I have a question which has probably been mentioned here but not fully.I am using Indesign CS2 and I urgently need a right to left text settings. Can someone give me a link where a tool for this support can be downloaded. Some time ago I have downloaded it, and my actual documents are already aligned correctly. But then I’ve lost that tool and now unable to make edits to the right-to-left arranges indd files. Thank you so much for your help!!!!!!!!![Only the ME version of InDesign CS2 supports right-to-left composition. Perhaps what you used was the IndicPlus plug-in by MetaDesign – M]
My friend is using CS3 InDesign, there are one problem and it is that Page numbering is not working in Tibetan Unicode.We have follow the Unicode Consortium Rule by applying the Code of 0F21 for 1 number and similarly 0F22 for 2 number but it is not working. Any suggestion please.[InDesign CS3’s page numbering does not support Tibetan numerals – MS]
Hi LobsangTibetan and other Asian Unicode languages are very well supported in a third party plug-in for Adobe InDesign, InCopy and Illustrator. The plug-in is named IndicPlus. You can read more about it at http://www.metadesignsolutions.com/indicPlus. It supports literally all Unicode fonts.These guys also have a free trial version. Hope this helps.[It’s possible to enable the World-Ready Composer in CS4 and CS5 versions of InDesign, Photoshop and Illustrator. For more details ready Thomas Phinney’s post at http://www.thomasphinney.com/2009/01/adobe-world-ready-composer/ . Noteworthy is also WinSoft’s ScribeDOOR http://www.winsoft-international.com/en/products/scribedoor-for-indesign.html — MS]

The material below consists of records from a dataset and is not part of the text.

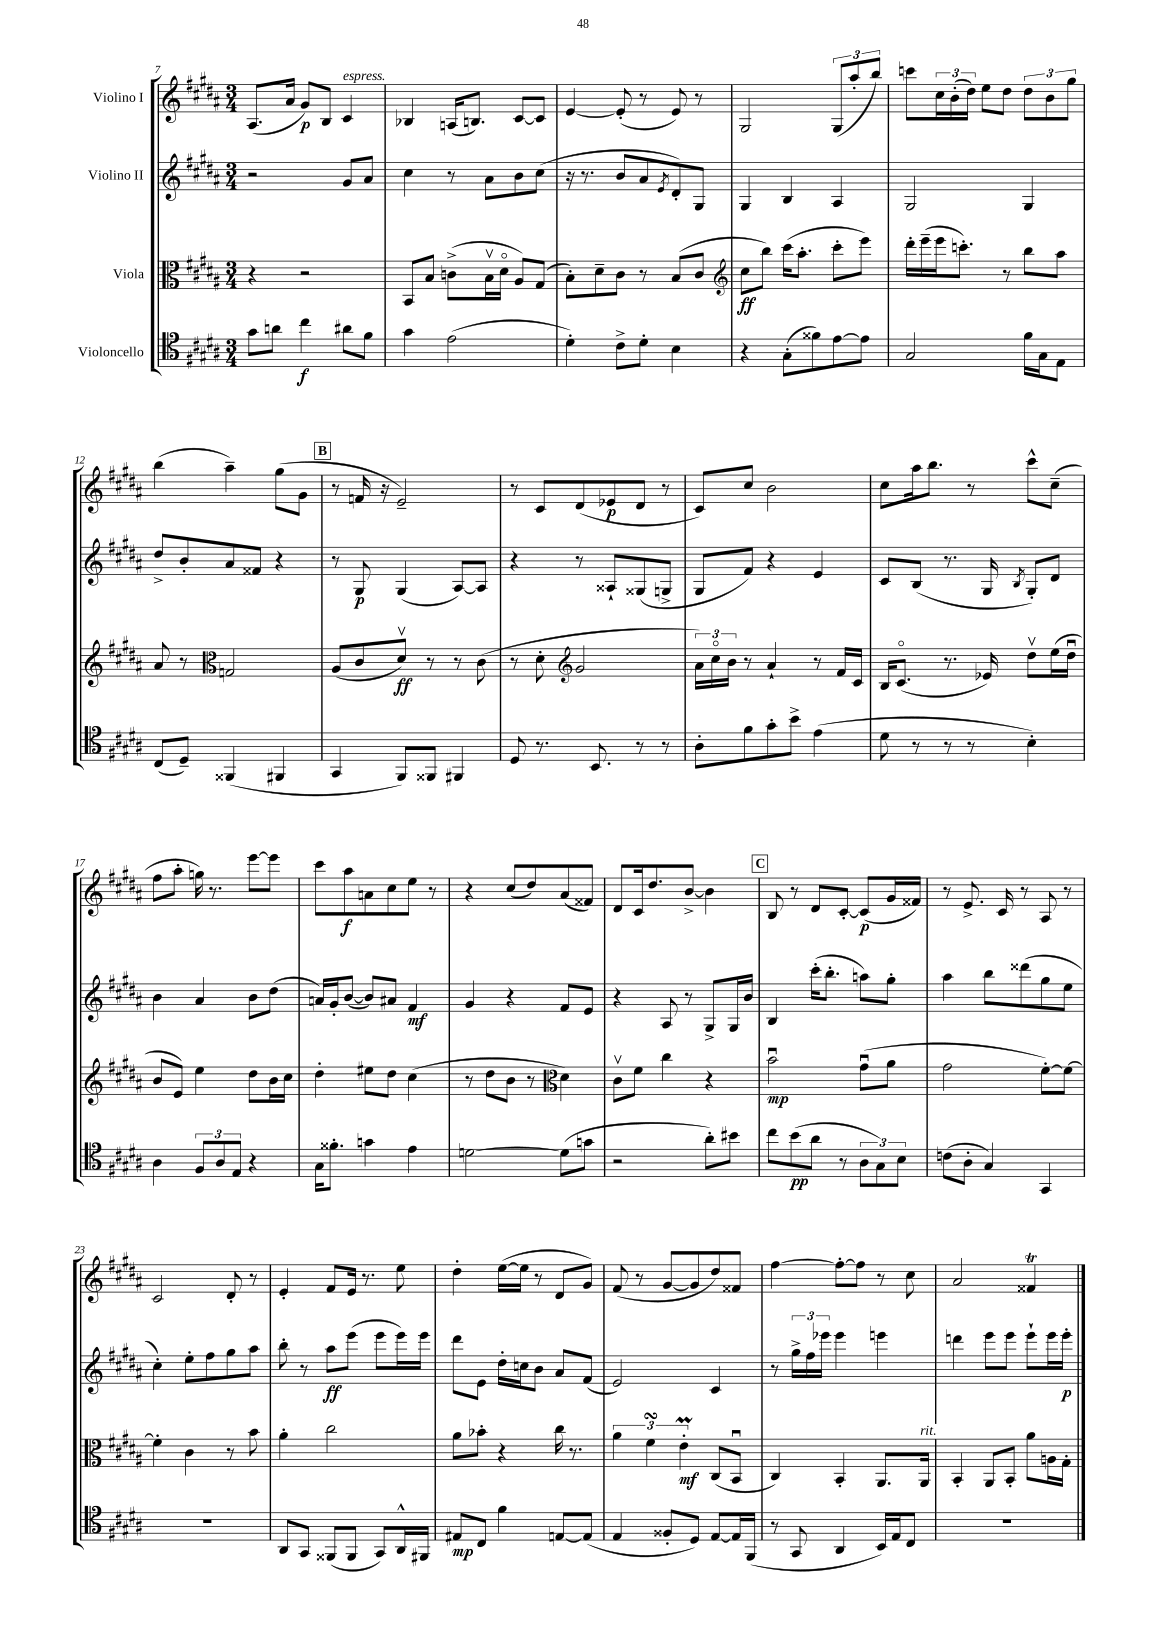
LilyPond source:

<<
\new StaffGroup <<
\new Staff = "s0" \with { instrumentName = "Violino I" } {
    \clef treble \key b \major \numericTimeSignature \time 3/4
    ais8.( ais'16 gis'8\p) b8 cis'4^\markup { \italic "espress." } |
    bes4 a16( b8.) cis'8~ cis'8 |
    e'4~ e'8-.( r8 e'8) r8 |
    gis2 \tuplet 3/2 { gis8( ais''8-. b''8) } |
    c'''8 \tuplet 3/2 { cis''16 b'16-.( dis''16) } e''8 dis''8 \tuplet 3/2 { dis''8 b'8 gis''8 } |
    b''4( ais''4--) gis''8( gis'8 |
    \mark \markup { \box "B" } r8 f'16 r16 e'2--) |
    r8 cis'8 dis'8( ees'8\p dis'8 r8 |
    cis'8) cis''8 b'2 |
    cis''8 ais''16 b''8. r8 cis'''8-^ cis''8--( |
    fis''8 ais''8-. g''16) r8. e'''8~ e'''8 |
    cis'''8 ais''8\f a'8 cis''8 e''8 r8 |
    r4 cis''8( dis''8) ais'8( fisis'8) |
    dis'8 cis'16 dis''8. b'8~-> b'4 |
    \mark \markup { \box "C" } b8 r8 dis'8 cis'8~-. cis'8\p( gis'16 fisis'16) |
    r8 e'8.-> cis'16 r8 ais8 r8 |
    cis'2 dis'8-. r8 |
    e'4-. fis'8 e'16 r8. e''8 |
    dis''4-. e''16~( e''16 r8 dis'8 gis'8) |
    fis'8( r8 gis'8~ gis'8 dis''8) fisis'8 |
    fis''4~ fis''8~-. fis''8 r8 cis''8 |
    ais'2 fisis'4\trill \bar "|." |
}
\new Staff = "s1" \with { instrumentName = "Violino II" } {
    \clef treble \key b \major \numericTimeSignature \time 3/4
    r2 gis'8 ais'8 |
    cis''4 r8 ais'8 b'8 cis''8( |
    r16 r8. b'8 ais'8 \acciaccatura { e'8 } dis'8-.) gis8 |
    gis4 b4 ais4 |
    gis2 gis4 |
    dis''8-> b'8-. ais'8 fisis'8 r4 |
    \mark \markup { \box "B" } r8 gis8\p gis4( ais8~) ais8 |
    r4 r8 aisis8-! gisis8( g8-> |
    gis8 fis'8) r4 e'4 |
    cis'8 b8( r8. gis16 \acciaccatura { b8 } gis8-.) dis'8 |
    b'4 ais'4 b'8 dis''8( |
    a'16) gis'16-. b'8~( b'8) ais'8 fis'4\mf |
    gis'4 r4 fis'8 e'8 |
    r4 ais8 r8 gis8-> gis16 b'16 |
    \mark \markup { \box "C" } b4 cis'''16-.( b''8.-. a''8) gis''8-. |
    ais''4 b''8 disis'''8( gis''8 e''8 |
    cis''4-.) e''8-. fis''8 gis''8 ais''8 |
    b''8-. r8 ais''8\ff e'''8( e'''8 e'''16) e'''16 |
    dis'''8 e'8 dis''16-. c''16 b'8 ais'8 fis'8( |
    e'2) cis'4 |
    r8 \tuplet 3/2 { gis''16-> fis''16 ees'''16 } ees'''4 e'''4 |
    d'''4 e'''8 e'''8 e'''8-! e'''16 e'''16-.\p \bar "|." |
}
\new Staff = "s2" \with { instrumentName = "Viola" } {
    \clef alto \key b \major \numericTimeSignature \time 3/4
    r4 r2 |
    b,8 b8 c'8->( b16\upbow dis'16\flageolet ais8) gis8( |
    b8-.) dis'8-- cis'8 r8 b8( cis'8 |
    \clef treble cis''8\ff b''8) cis'''16( ais''8.-. cis'''8-. e'''8) |
    dis'''16-. e'''16--( e'''16 c'''8.-.) r8 b''8 ais''8 |
    ais'8 r8 \clef alto g2 |
    \mark \markup { \box "B" } ais8( cis'8 dis'8\upbow\ff) r8 r8 cis'8( |
    r8 dis'8-. \clef treble gis'2 |
    \tuplet 3/2 { ais'16) cis''16\flageolet b'16 } r8 ais'4-! r8 fis'16 cis'16 |
    b16 cis'8.\flageolet( r8. ees'16) dis''8\upbow e''16( dis''16\downbow |
    b'8 e'8) e''4 dis''8 b'16 cis''16 |
    dis''4-. eis''8 dis''8 cis''4( |
    r8 dis''8 b'8 r8 \clef alto dis'4) |
    cis'8\upbow fis'8 cis''4 r4 |
    \mark \markup { \box "C" } b'2\downbow\mp gis'8\downbow( ais'8 |
    gis'2 fis'8~-.) fis'8~ |
    fis'4-. cis'4 r8 b'8 |
    ais'4-. cis''2 |
    ais'8 bes'8-. r4 cis''16 r8. |
    \tuplet 3/2 { ais'4 fis'4\turn e'4-.\prall\mf } cis8( b,8\downbow |
    cis4) b,4-. ais,8. ais,16^\markup { \italic "rit." } |
    b,4-. ais,8 b,8-. ais'8 a16 gis16-. \bar "|." |
}
\new Staff = "s3" \with { instrumentName = "Violoncello" } {
    \clef tenor \key b \major \numericTimeSignature \time 3/4
    gis'8 a'8 cis''4\f ais'8 fis'8 |
    gis'4 e'2( |
    dis'4-.) cis'8-> dis'8-. b4 |
    r4 gis8-.( fisis'8) e'8~ e'8 |
    gis2 fis'16 gis16 e8 |
    cis8( dis8--) fisis,4( fis,4 |
    \mark \markup { \box "B" } gis,4 fis,8) fisis,8 fis,4 |
    dis8 r8. b,8. r8 r8 |
    ais8-. fis'8 gis'8-. b'8-> e'4( |
    dis'8 r8 r8 r8 b4-.) |
    ais4 \tuplet 3/2 { fis8 ais8 e8 } r4 |
    gis16 fisis'8.-. g'4 e'4 |
    d'2~ d'8( g'8 |
    r2 ais'8-.) bis'8 |
    \mark \markup { \box "C" } cis''8 b'8\pp( ais'8 r8 \tuplet 3/2 { ais8 gis8) b8 } |
    c'8( ais8-. gis4) gis,4 |
    R2. |
    ais,8 gis,8 fisis,8( fisis,8 gis,8) ais,16-^ fis,16 |
    eis8\mp cis8 fis'4 e8~ e8( |
    e4 fisis8-. dis8) e8~ e16 fis,16( |
    r8 gis,8 ais,4 b,16) e16 cis8 |
    R2. \bar "|." |
}
>>
>>
\layout { \context { \Score currentBarNumber = #7 } }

Can Adobe CS4 and CS5 text engine handle one-to-many substitutions?[In terms of the flagship applications—InDesign, Illustrator, and Photoshop—the answer is yes and no.First, to elaborate on the “no” answer, the text engines that are used by default, such as in the English language versions of the products, do not support one-to-n substitutions (aka, ligature decomposition).Next, to elaborate on the “yes” answer, if the World-Ready Composer is used, one-to-n substitutions are supported, if the selected font includes them, and if it is a GSUB feature that the application supports as part of its UI. The ME (Middle East) versions of our applications directly expose the World-Ready Composer, and to do so using the non-ME versions requires effort on the user’s part. One way is to download and use the templates in Thomas Phinney’s “World-Ready Composer in Adobe CS4” blog article. See: http://www.thomasphinney.com/2009/01/adobe-world-ready-composer/The other way is to purchase WinSoft’s ScribeDOOR for CS4. See: http://www.winsoft-international.com/en/products/scribedoor-for-creative-suite-4 .htmlI believe that what I wrote above applies to both CS4 and CS5, though the CS5 versions of the applications were used to confirm this behavior. It is also useful to point out that if you are using Mac OS X, TextEdit supports one-to-n substitutions. — KL]
I have had trouble getting a halftone dot to print out from InDesign CS3 but I have discovered a way to get it done. Open halftone in PS and make grayscale. Go to filter gallery and choose halftone. You can adjust the dot. Save and place into InDesign, the dot will stay with it and print out.
This dot is necessary for older paper plates systems.
To get a dot in a screened area of a form. Use Freehand or Illustrator. Draw a box with no stroke but use a pattern fill. There are 3 dot patterns to choose from. Place on form in InDesign and size to fit the area you need the screen in and send it to the back. Works great!